* _What you are asked to do_: Please rewrite every one of the records below, substituting "Helpdesk" for each occurrence of "Service Desk" and leaving everything else unchanged.

* _Supplied entries_:
━━━━━━━━━━
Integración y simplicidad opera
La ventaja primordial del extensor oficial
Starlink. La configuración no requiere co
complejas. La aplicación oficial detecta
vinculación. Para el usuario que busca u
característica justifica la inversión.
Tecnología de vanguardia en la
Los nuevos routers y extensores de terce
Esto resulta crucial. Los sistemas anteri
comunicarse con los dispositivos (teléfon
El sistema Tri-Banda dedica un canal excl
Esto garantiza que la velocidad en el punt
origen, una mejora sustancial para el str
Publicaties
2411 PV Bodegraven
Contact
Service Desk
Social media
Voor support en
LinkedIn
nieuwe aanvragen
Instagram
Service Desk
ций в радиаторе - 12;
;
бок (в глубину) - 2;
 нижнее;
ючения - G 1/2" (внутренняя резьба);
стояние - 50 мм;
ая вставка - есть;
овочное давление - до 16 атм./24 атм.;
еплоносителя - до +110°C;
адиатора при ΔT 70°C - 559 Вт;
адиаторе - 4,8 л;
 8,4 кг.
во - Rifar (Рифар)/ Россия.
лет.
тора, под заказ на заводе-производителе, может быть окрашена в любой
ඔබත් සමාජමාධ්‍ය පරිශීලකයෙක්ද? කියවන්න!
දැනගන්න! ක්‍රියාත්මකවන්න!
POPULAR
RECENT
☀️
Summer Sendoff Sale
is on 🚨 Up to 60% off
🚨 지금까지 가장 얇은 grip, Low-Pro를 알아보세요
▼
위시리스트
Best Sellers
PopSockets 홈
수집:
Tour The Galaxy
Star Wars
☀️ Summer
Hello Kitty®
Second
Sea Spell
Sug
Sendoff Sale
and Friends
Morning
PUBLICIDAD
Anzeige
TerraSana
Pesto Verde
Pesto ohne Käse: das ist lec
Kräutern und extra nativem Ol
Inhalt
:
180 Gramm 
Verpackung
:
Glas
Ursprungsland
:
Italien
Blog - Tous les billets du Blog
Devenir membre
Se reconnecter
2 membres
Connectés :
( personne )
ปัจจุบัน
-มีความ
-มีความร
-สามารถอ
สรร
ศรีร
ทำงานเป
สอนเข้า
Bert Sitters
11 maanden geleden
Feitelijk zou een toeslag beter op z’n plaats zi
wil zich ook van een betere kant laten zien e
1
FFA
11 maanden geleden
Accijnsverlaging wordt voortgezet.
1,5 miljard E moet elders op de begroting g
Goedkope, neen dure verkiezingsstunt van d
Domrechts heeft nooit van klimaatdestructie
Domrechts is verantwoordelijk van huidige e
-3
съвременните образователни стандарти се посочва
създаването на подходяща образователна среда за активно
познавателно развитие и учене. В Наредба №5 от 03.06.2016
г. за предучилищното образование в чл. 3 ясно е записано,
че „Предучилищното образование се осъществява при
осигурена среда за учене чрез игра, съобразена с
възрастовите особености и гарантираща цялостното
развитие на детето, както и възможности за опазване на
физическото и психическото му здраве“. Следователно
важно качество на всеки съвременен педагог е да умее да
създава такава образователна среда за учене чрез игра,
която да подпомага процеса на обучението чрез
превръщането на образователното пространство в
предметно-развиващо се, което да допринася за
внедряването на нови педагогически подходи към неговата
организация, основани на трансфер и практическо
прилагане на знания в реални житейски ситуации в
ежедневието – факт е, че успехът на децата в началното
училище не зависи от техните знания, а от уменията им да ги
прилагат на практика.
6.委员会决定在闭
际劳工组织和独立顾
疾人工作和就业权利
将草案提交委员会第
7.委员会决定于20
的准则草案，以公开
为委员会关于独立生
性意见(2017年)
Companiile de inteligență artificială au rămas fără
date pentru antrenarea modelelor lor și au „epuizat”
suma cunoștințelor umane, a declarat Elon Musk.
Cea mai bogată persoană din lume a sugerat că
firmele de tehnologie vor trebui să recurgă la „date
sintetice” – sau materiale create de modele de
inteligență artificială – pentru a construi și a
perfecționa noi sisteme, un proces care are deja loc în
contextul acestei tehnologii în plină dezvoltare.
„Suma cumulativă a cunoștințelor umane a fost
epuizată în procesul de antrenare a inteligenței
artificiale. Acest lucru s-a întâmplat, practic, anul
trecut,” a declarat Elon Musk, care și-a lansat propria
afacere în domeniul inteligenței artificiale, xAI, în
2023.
━━━━━━━━━━
* _Answer below_:
Integración y simplicidad opera
La ventaja primordial del extensor oficial
Starlink. La configuración no requiere co
complejas. La aplicación oficial detecta
vinculación. Para el usuario que busca u
característica justifica la inversión.
Tecnología de vanguardia en la
Los nuevos routers y extensores de terce
Esto resulta crucial. Los sistemas anteri
comunicarse con los dispositivos (teléfon
El sistema Tri-Banda dedica un canal excl
Esto garantiza que la velocidad en el punt
origen, una mejora sustancial para el str
Publicaties
2411 PV Bodegraven
Contact
Helpdesk
Social media
Voor support en
LinkedIn
nieuwe aanvragen
Instagram
Helpdesk
ций в радиаторе - 12;
;
бок (в глубину) - 2;
 нижнее;
ючения - G 1/2" (внутренняя резьба);
стояние - 50 мм;
ая вставка - есть;
овочное давление - до 16 атм./24 атм.;
еплоносителя - до +110°C;
адиатора при ΔT 70°C - 559 Вт;
адиаторе - 4,8 л;
 8,4 кг.
во - Rifar (Рифар)/ Россия.
лет.
тора, под заказ на заводе-производителе, может быть окрашена в любой
ඔබත් සමාජමාධ්‍ය පරිශීලකයෙක්ද? කියවන්න!
දැනගන්න! ක්‍රියාත්මකවන්න!
POPULAR
RECENT
☀️
Summer Sendoff Sale
is on 🚨 Up to 60% off
🚨 지금까지 가장 얇은 grip, Low-Pro를 알아보세요
▼
위시리스트
Best Sellers
PopSockets 홈
수집:
Tour The Galaxy
Star Wars
☀️ Summer
Hello Kitty®
Second
Sea Spell
Sug
Sendoff Sale
and Friends
Morning
PUBLICIDAD
Anzeige
TerraSana
Pesto Verde
Pesto ohne Käse: das ist lec
Kräutern und extra nativem Ol
Inhalt
:
180 Gramm 
Verpackung
:
Glas
Ursprungsland
:
Italien
Blog - Tous les billets du Blog
Devenir membre
Se reconnecter
2 membres
Connectés :
( personne )
ปัจจุบัน
-มีความ
-มีความร
-สามารถอ
สรร
ศรีร
ทำงานเป
สอนเข้า
Bert Sitters
11 maanden geleden
Feitelijk zou een toeslag beter op z’n plaats zi
wil zich ook van een betere kant laten zien e
1
FFA
11 maanden geleden
Accijnsverlaging wordt voortgezet.
1,5 miljard E moet elders op de begroting g
Goedkope, neen dure verkiezingsstunt van d
Domrechts heeft nooit van klimaatdestructie
Domrechts is verantwoordelijk van huidige e
-3
съвременните образователни стандарти се посочва
създаването на подходяща образователна среда за активно
познавателно развитие и учене. В Наредба №5 от 03.06.2016
г. за предучилищното образование в чл. 3 ясно е записано,
че „Предучилищното образование се осъществява при
осигурена среда за учене чрез игра, съобразена с
възрастовите особености и гарантираща цялостното
развитие на детето, както и възможности за опазване на
физическото и психическото му здраве“. Следователно
важно качество на всеки съвременен педагог е да умее да
създава такава образователна среда за учене чрез игра,
която да подпомага процеса на обучението чрез
превръщането на образователното пространство в
предметно-развиващо се, което да допринася за
внедряването на нови педагогически подходи към неговата
организация, основани на трансфер и практическо
прилагане на знания в реални житейски ситуации в
ежедневието – факт е, че успехът на децата в началното
училище не зависи от техните знания, а от уменията им да ги
прилагат на практика.
6.委员会决定在闭
际劳工组织和独立顾
疾人工作和就业权利
将草案提交委员会第
7.委员会决定于20
的准则草案，以公开
为委员会关于独立生
性意见(2017年)
Companiile de inteligență artificială au rămas fără
date pentru antrenarea modelelor lor și au „epuizat”
suma cunoștințelor umane, a declarat Elon Musk.
Cea mai bogată persoană din lume a sugerat că
firmele de tehnologie vor trebui să recurgă la „date
sintetice” – sau materiale create de modele de
inteligență artificială – pentru a construi și a
perfecționa noi sisteme, un proces care are deja loc în
contextul acestei tehnologii în plină dezvoltare.
„Suma cumulativă a cunoștințelor umane a fost
epuizată în procesul de antrenare a inteligenței
artificiale. Acest lucru s-a întâmplat, practic, anul
trecut,” a declarat Elon Musk, care și-a lansat propria
afacere în domeniul inteligenței artificiale, xAI, în
2023.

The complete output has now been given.